Susan eventually told me who my birth father was, and I was able to get in touch with him, too. The stories my birth parents told me don’t exactly match up, but I was born 54 years ago, so that’s OK.

I found a careful way to approach each of them but was prepared to have the door slammed in my face. Luckily, that didn’t happen.

Over the next several years, Susan and I wrote to each other almost daily on Facebook. We covered personal finance, her hatred of Donald Trump, elections, taxes and much else.

Susan passed away suddenly on Oct. 10. She was a smoker and a cancer survivor, and she had lived a long life. I’m so thankful that I was able to know her, and I would encourage anyone with a long-lost relative to find them.

Once, after my son, Adam, and I visited Susan in Florida, he told me something like: “Some people only have two grandmas. I have five, and it is pretty cool.”

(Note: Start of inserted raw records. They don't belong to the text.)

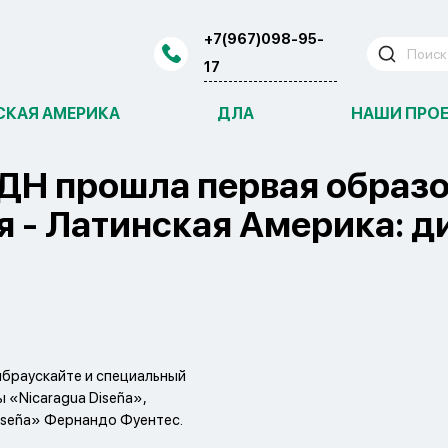
+7(967)098-95-
17
СКАЯ АМЕРИКА
ДЛА
НАШИ ПРО
ДН прошла первая образо
я - Латинская Америка: д
ябраускайте и специальный
 «Nicaragua Diseña»,
iseña» Фернандо Фуентес.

Susan put me up for adoption for selfless reasons. It is quite possible that it worked out better for both of us.

My wife pointed out to me that my biological grandfather was a prominent pastor, and it is very likely that Susan and her parents were praying for me the entire time. I don’t believe that all of this is just random.

California should consider providing more information to adoptees as Illinois does. The resulting health information can save lives. Even if a birth parent wants to maintain his or her privacy, letting adopted people know their genetic risks is good public policy.

I know taking the chance to find a long-lost relative will not work out for everyone. But it can have wonderful and unexpected benefits.

Matt Rexroad is a political consultant and attorney.